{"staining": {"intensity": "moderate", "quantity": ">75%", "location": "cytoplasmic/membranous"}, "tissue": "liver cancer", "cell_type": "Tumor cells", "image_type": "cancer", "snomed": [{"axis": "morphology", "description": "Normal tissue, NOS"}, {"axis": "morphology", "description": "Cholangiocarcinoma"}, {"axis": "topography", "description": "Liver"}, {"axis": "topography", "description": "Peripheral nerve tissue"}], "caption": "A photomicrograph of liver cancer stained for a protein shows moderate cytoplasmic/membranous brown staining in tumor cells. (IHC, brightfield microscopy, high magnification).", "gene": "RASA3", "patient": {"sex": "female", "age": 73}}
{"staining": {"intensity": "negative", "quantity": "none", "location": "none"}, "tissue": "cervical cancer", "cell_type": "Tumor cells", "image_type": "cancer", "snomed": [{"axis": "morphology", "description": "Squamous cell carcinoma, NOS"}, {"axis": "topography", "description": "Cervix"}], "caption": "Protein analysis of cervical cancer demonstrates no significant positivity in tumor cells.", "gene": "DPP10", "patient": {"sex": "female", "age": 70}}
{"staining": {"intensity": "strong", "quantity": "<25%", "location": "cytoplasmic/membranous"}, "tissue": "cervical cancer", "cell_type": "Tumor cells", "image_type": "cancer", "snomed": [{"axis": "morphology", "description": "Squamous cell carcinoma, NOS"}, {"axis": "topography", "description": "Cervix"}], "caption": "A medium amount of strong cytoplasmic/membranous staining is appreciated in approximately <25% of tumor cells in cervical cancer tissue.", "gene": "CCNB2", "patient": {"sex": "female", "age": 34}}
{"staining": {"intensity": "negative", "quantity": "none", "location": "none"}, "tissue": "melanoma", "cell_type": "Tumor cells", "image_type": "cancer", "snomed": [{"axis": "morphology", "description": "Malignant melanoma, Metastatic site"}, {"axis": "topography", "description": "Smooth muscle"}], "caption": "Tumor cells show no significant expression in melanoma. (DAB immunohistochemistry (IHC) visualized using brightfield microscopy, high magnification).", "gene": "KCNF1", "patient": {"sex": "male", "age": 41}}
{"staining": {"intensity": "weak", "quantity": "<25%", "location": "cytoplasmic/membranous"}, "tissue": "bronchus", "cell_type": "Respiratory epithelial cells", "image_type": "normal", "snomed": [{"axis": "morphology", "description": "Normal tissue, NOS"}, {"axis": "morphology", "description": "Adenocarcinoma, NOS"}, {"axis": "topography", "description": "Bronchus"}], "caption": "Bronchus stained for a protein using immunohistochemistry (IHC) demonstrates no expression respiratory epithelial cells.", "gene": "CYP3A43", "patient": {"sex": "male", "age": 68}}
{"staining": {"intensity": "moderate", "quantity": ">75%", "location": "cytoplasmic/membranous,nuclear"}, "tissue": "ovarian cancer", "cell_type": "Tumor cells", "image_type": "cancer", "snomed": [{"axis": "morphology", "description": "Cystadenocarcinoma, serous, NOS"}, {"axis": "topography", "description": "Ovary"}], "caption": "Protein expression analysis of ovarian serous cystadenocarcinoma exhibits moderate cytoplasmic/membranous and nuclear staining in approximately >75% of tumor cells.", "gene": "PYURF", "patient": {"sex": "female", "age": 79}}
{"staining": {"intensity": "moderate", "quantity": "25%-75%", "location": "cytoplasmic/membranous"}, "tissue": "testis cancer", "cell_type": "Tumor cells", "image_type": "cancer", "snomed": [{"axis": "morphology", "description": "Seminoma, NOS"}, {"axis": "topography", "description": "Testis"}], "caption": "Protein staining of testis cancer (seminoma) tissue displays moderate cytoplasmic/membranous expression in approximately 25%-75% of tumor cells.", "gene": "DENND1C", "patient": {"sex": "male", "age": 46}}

[Exercise objective]: Although the records may continue, retype only the lines from the first one through the one containing "medium amount of", exactly as they appear.

[Answer section]:
{"staining": {"intensity": "moderate", "quantity": ">75%", "location": "cytoplasmic/membranous"}, "tissue": "liver cancer", "cell_type": "Tumor cells", "image_type": "cancer", "snomed": [{"axis": "morphology", "description": "Normal tissue, NOS"}, {"axis": "morphology", "description": "Cholangiocarcinoma"}, {"axis": "topography", "description": "Liver"}, {"axis": "topography", "description": "Peripheral nerve tissue"}], "caption": "A photomicrograph of liver cancer stained for a protein shows moderate cytoplasmic/membranous brown staining in tumor cells. (IHC, brightfield microscopy, high magnification).", "gene": "RASA3", "patient": {"sex": "female", "age": 73}}
{"staining": {"intensity": "negative", "quantity": "none", "location": "none"}, "tissue": "cervical cancer", "cell_type": "Tumor cells", "image_type": "cancer", "snomed": [{"axis": "morphology", "description": "Squamous cell carcinoma, NOS"}, {"axis": "topography", "description": "Cervix"}], "caption": "Protein analysis of cervical cancer demonstrates no significant positivity in tumor cells.", "gene": "DPP10", "patient": {"sex": "female", "age": 70}}
{"staining": {"intensity": "strong", "quantity": "<25%", "location": "cytoplasmic/membranous"}, "tissue": "cervical cancer", "cell_type": "Tumor cells", "image_type": "cancer", "snomed": [{"axis": "morphology", "description": "Squamous cell carcinoma, NOS"}, {"axis": "topography", "description": "Cervix"}], "caption": "A medium amount of strong cytoplasmic/membranous staining is appreciated in approximately <25% of tumor cells in cervical cancer tissue.", "gene": "CCNB2", "patient": {"sex": "female", "age": 34}}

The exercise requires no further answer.